# Making 1 big (wide) led screen split into 3



## HTSL (Feb 21, 2015)

Hi CB, I need help to a new solution my church is trying to get. We have purchased an Led Screen that we use every sunday. Right now I use it as one huge wide screen which isn't horrible but I would Like to be able to split it into 3 screens, I've seen this type of configuration at a lot of conferences and it looks pretty cool when you have live camera feed on the center screen and lyrics on the 1st and 3rd screen. If someone can help me achieve this goal it would be very helpful.

Ppl are saying a switcher and Pro Video Player 2 will solve this?

Let me know if that will work or If there is a better solution out there.
Thank you so much CB


Attached file is how i run things right now and the second file is how I (want) things to run


----------



## Dan0010 (Mar 9, 2015)

it all depends on how the led screen is setup. as some led walls you just need to split it up and send different content per controller. but to answer your question is you need a multiviewer or a video processor. you probably won't need the switcher however it all depends on how you're using system. a switcher would only be used if you have sources besides your macbook (i.e. bluerays, live camera). However if you want to keep the switcher would need multiple outputs to the server. so you can keep your multiple window concept.

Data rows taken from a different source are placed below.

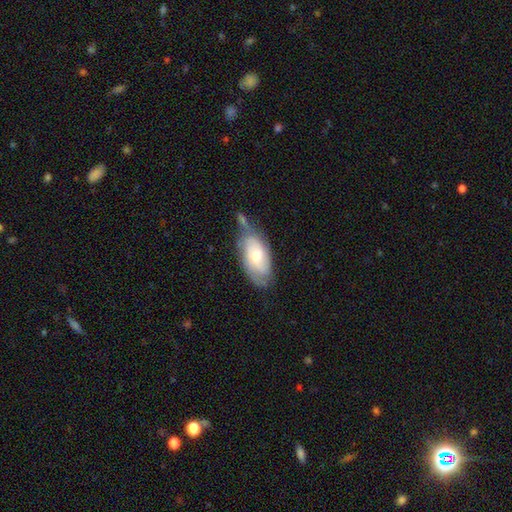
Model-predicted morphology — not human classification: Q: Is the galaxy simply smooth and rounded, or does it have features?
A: featured or disk — 50%.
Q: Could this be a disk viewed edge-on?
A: no — 90%.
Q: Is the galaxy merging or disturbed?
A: none — 45%.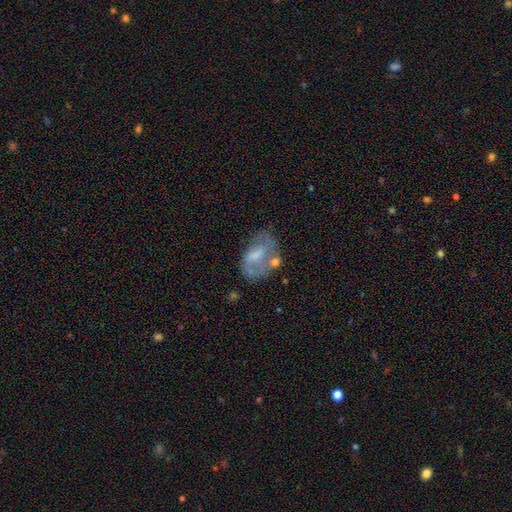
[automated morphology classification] Smooth or featured? featured or disk (53%)
Edge-on disk? no (96%)
Bar? no (46%)
Spiral arms? no (57%)
Bulge size? moderate (33%)
Merging? none (40%)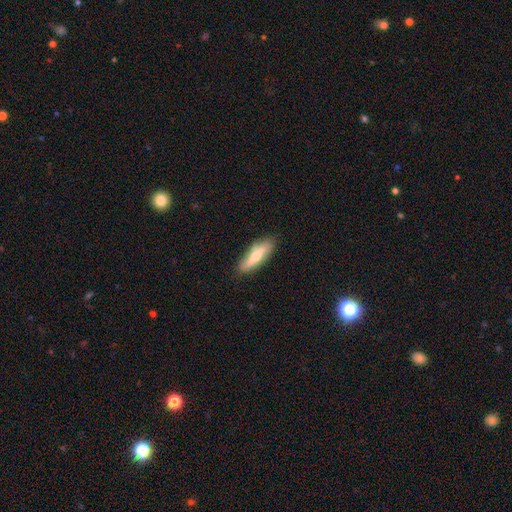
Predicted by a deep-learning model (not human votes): Overall: smooth (52%; featured or disk 42%). How rounded: cigar-shaped (54%; in between 43%). Merging: none (81%).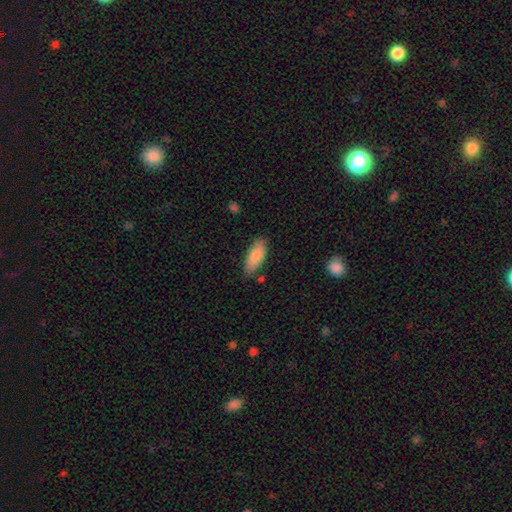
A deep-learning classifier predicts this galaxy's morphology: Smooth or featured: smooth — 85% (featured or disk — 9%)
How rounded: in between — 78% (cigar-shaped — 20%)
Merging: none — 79% (minor disturbance — 15%)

overkill for you would be a spyder (http://www.vistasystems.net/video-p...-X20-video-processor-and-matrix-switcher.aspx) but it something you can use to eliminate a switcher as it can handle multiple inputs and you can just use the software to move your windows around. But look for some similar items as then you can bring cameras feeds direct into a window like you want without trying to bring it into your computer and then into a window.


----------



## ThomasL (Mar 10, 2015)

You could look into the Matrox TripleHead2Go product (choose the connection type that matches the LED Processor/Sender Card to avoid adapters in between). However, you would still need to send to the Matrox 3H2Go one wide image file. The Matrox will then split that into 3 to send to the LED Processor/Sender card.

More expensive, but more versatile, is Dataton's Watchout and a pc with 3-4 outputs and the necessary accessories (especially Active DP-DVI adapters for each output). Combined with a MIDI controller, you can switch, fade in/out any media located in any position on your wide LED wall.

For the best on-screen look and sharp images, you have to map the output of the pc's graphics card pixel-for-pixel to the LED wall. Watchout can do this. However, Watchout works only in Windows (preferably Windows 7), but has been used successfully with Mac running Bootcamp.

ThomasL


----------